By Mark Drajem and Ryan J. Donmoyer
Sunday, February 18, 2007
Three senators proposed legislation that would target what they say is $100 billion a year in tax revenue lost each year because of overseas tax havens, in part by forcing hedge funds to track their foreign investors.
The measure would impose tougher requirements on U.S. taxpayers using offshore secrecy jurisdictions, give the U.S. Treasury the authority to take action against foreign jurisdictions that impede tax enforcement, stiffen penalties against abusers and close offshore trust loopholes, according to a summary of the bill released by Michigan Democrat Carl M. Levin.
The legislation would require hedge funds to establish programs to combat money laundering and better track offshore investors, under guidance from the Treasury Department. The measure would also prohibit the U.S. Patent and Trademark Office from issuing patents for accounting strategies intended to "minimize, avoid, defer, or otherwise affect liability for federal, state, local, or foreign tax."
"We cannot tolerate tax cheats offloading their unpaid taxes onto the backs of honest taxpayers," Levin said in a joint statement with co-sponsors Norm Coleman (R-Minn.) and Barack Obama (D-Ill.). "Offshore tax havens have declared economic war on honest taxpayers by helping tax cheats hide income and assets that should be taxed in the same way as other Americans."
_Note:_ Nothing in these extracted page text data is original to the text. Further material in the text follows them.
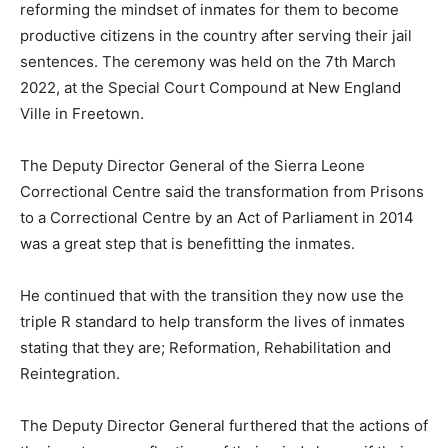
reforming the mindset of inmates for them to become
productive citizens in the country after serving their jail
sentences. The ceremony was held on the 7th March
2022, at the Special Court Compound at New England
Ville in Freetown.
The Deputy Director General of the Sierra Leone
Correctional Centre said the transformation from Prisons
to a Correctional Centre by an Act of Parliament in 2014
was a great step that is benefitting the inmates.
He continued that with the transition they now use the
triple R standard to help transform the lives of inmates
stating that they are; Reformation, Rehabilitation and
Reintegration.
The Deputy Director General furthered that the actions of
The Treasury Department and top lawmakers in both houses of Congress have made a priority this year reducing the so-called tax gap, the difference between what individuals and companies owe and what they pay. The IRS said a study of 2001 tax returns shows the tax gap is about $345 billion a year, only $55 billion of which is recovered.
The legislation is a "strengthened" version of a measure introduced in 2005 by the senators, Levin said, and is the product of a four-year probe by the Senate permanent subcommittee on investigations.